Earlier this month, his grandson Andreas was guest of honour at Chelsea Football Club to see first-hand a 12-metre mural paying tribute to Julius and two other footballers who were sent to Auschwitz.
Gazing up at the 12-metre high artwork, by acclaimed Israel graffiti artist Solomon Souza, depicting Julius alongside British prisoner of war Ron Jones and Hungarian Arpad Weisz, Andreas says his grandfather’s legacy constantly hangs over him. Indeed, his wife Martina says it’s like he’s “living with ghosts”.
This burden has led him to speak in schools and universities to educate the next generation about the Shoah. Yet seeing the site of Julius’ murder first hand is simply too much.
“I don’t know if I can do it,” he says. “We have been to Dachau but not Auschwitz-Birkenau. My weak soul will not stand it. So I stay away.
“It’s too hard for me. Perhaps it will change as I get older. I don’t know, but until now, I don’t have to be there to feel everything I feel.”
Andreas first learned about Julius, who played for his country aged 19, from his father Heinold. His told him about his grandfather’s “football merits as a young boy”.
It was only after the American TV series Holocaust was broadcast in 1978 in Germany, that he and his brother were informed of their family’s tragic past.
He continues: “That TV series changed something in our society because nobody could say they knew nothing about it.”
Andreas says families of Shoah victims did not “speak about anything they suffered. That was the problem of their generation. I’m the next generation. I can speak. I have the distance. And I can and want to speak about it. I want to ask questions and want to answer the questions.”

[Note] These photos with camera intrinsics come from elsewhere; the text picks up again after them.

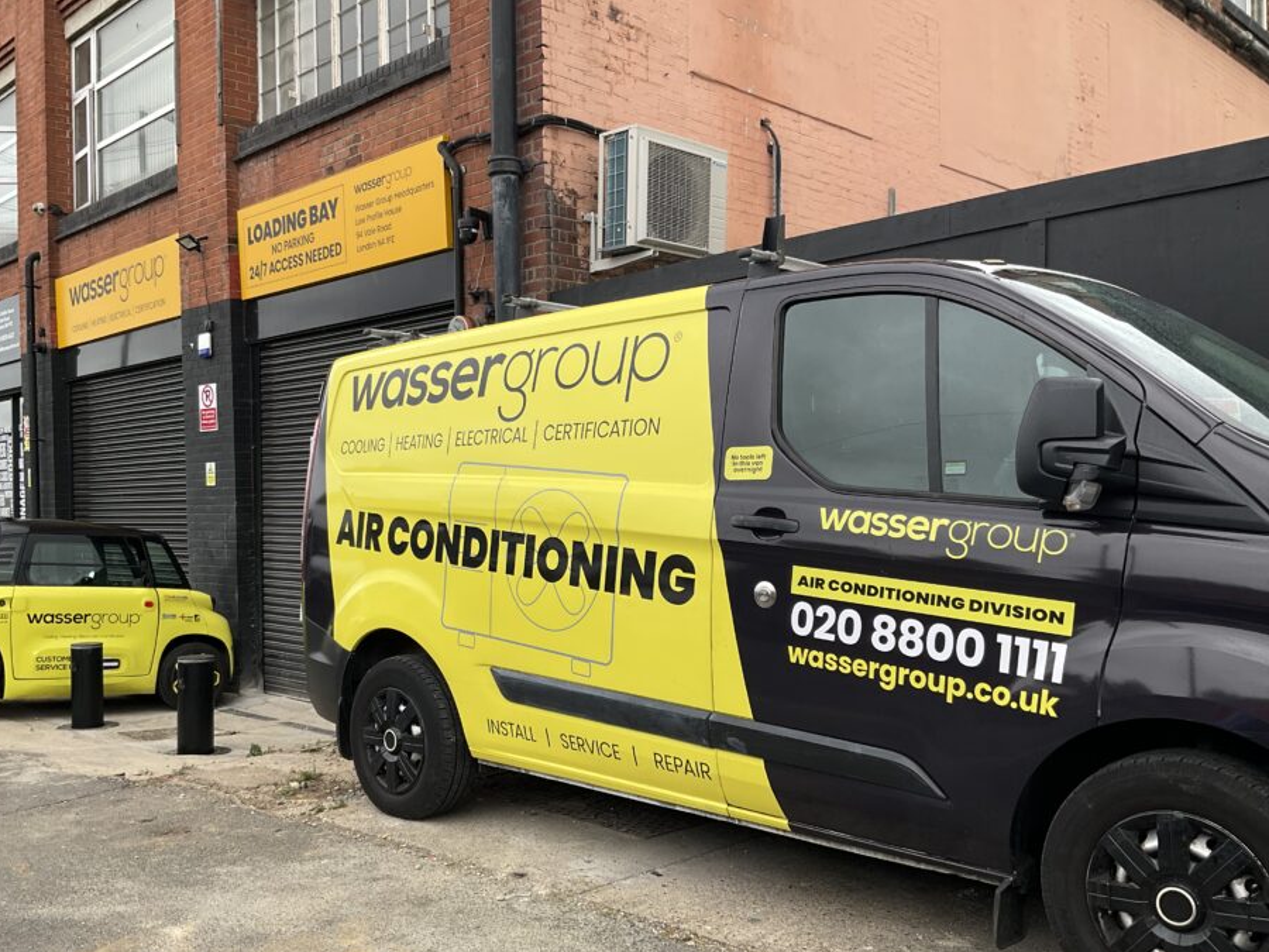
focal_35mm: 33
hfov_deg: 55.2
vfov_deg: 42.9
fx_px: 1210
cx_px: 570
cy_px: 516
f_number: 1.8
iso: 25
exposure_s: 1/303
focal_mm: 3
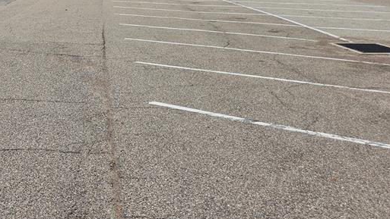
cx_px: 83
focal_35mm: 50
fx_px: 517
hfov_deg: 39.8
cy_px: -49
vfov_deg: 22.0
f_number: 1.8
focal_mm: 5.4
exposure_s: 1/7891
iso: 64
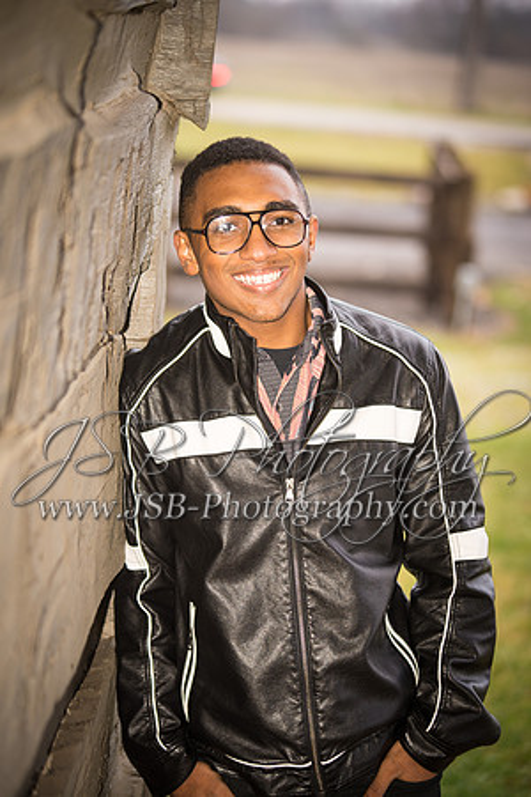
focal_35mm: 100
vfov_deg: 20.4
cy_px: 398
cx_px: 266
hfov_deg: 13.7
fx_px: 2212
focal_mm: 100
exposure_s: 1/60
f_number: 2.8
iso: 200
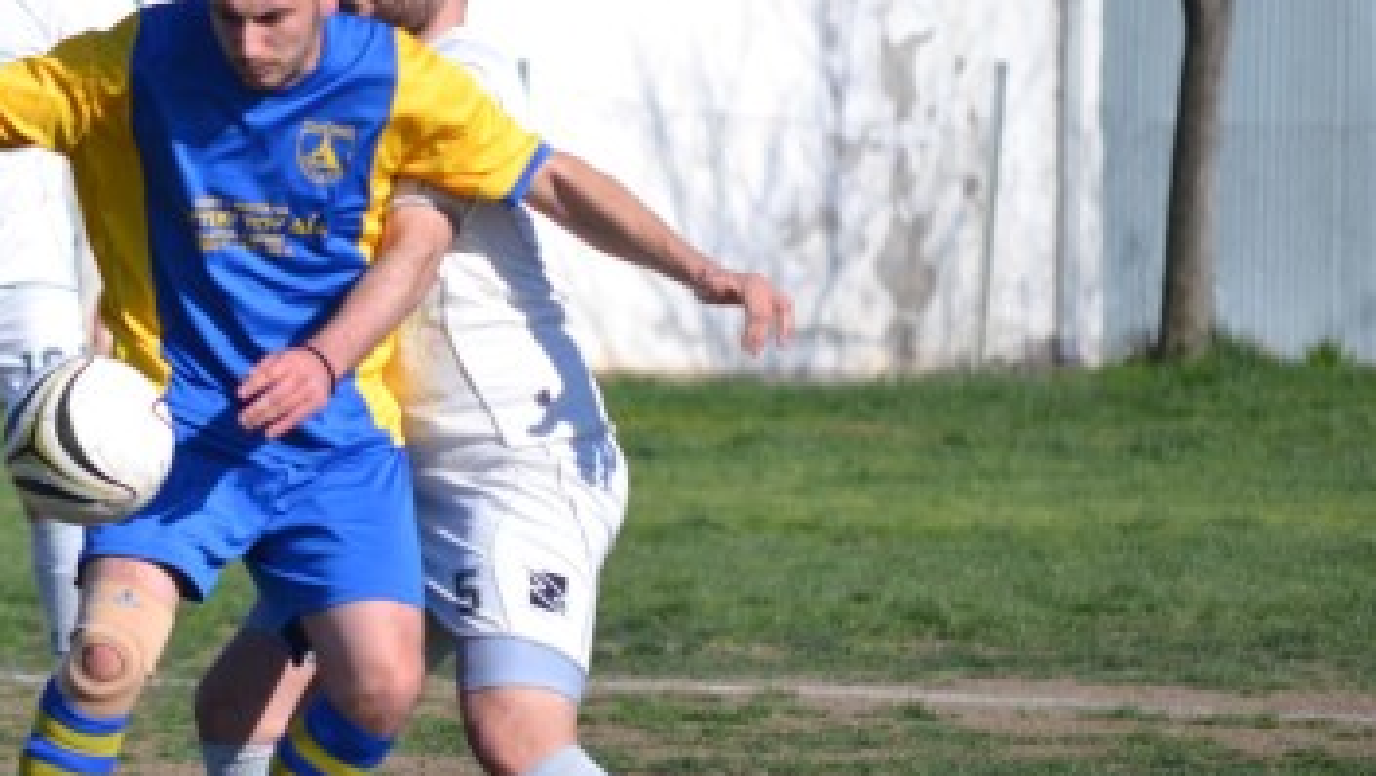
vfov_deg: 2.1
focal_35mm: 587
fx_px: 21429
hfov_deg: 3.7
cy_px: 380
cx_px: 117
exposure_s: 1/1600
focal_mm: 200
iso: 400
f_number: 6.3
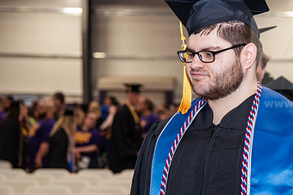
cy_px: 122
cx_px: 225
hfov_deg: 15.9
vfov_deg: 10.7
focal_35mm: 128
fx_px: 1042
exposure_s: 1/125
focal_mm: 75
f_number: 4
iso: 1000
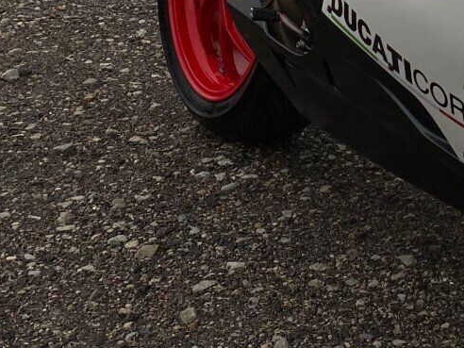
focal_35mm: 103
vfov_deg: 14.0
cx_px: 635
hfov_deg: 17.6
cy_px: -63
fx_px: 1381
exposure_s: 1/1429
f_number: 1.8
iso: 32
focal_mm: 4.25
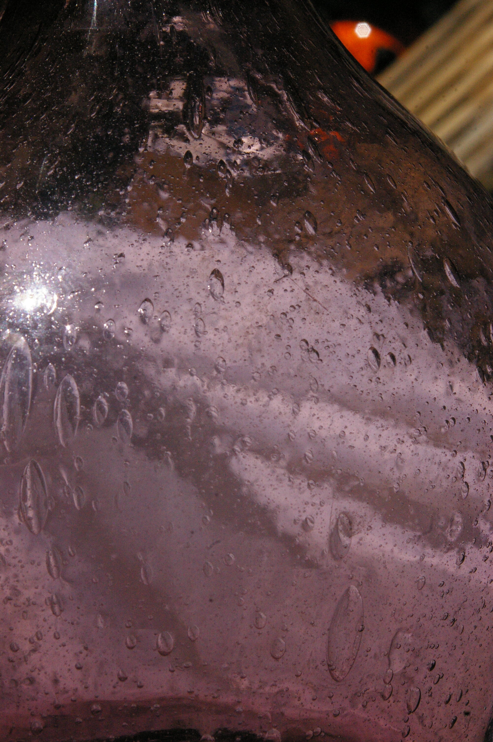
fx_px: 803
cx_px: 246
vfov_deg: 49.6
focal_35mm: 39
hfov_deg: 34.1
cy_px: 371
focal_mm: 26
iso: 1600
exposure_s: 1/1500
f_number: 13
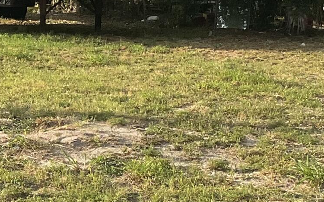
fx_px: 1086
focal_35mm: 123
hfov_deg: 16.4
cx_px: -42
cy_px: 185
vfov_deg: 10.6
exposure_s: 1/580
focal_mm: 3
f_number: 1.8
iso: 16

His grandfather’s legacy informs his worldview when it comes to tackling modern racism, while the German Football Association runs an annual ‘Julius-Hirsch-Preis’, recognising those who battle intolerance.
As Andreas shows me books which have old black-and-white pictures of Julius, and others which show the award-ceremony, he says the prize is “wonderful”, but “it doesn’t change society”.

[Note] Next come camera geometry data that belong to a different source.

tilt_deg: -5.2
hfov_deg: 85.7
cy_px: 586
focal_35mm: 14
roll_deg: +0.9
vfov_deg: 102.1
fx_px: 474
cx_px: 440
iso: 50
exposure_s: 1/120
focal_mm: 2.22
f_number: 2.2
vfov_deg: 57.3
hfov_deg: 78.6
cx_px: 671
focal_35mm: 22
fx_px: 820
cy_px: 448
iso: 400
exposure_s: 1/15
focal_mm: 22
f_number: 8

He warns about “the revisionism and the renascence of fascism is strident in Europe”, with a focus on the resurgent right-wing AfD (Alternative for Germany), which is the third largest party in parliament.
Germany has “a short memory”, citing right wing politician Björn Höcke who he says claimed the country needs a “100 degrees turnaround of history” on its dark past.
In wake of terror attacks in Hanau and Halle, he says Germany has been “blind in the right eye for decades”, and warns about the rise of extremism, saying: “You have more than 12,000, violent right-wing or neo-Nazis groups and they are weaponised. Many have guns.”
Andreas hails Chelsea’s Say No To Antisemitsm initiative, launched in 2018 with the personal backing of Roman Abramovich, “wonderful”, as it urges people to “say something and speak out. Don’t be quiet. That’s the most important duty we must speak out against to stand up.”
He concludes: “If you are an influencer, if you have a football club, if you are a member of a club, you have an audience and can spread a positive message. You have the power to amplify your message. That’s very important.”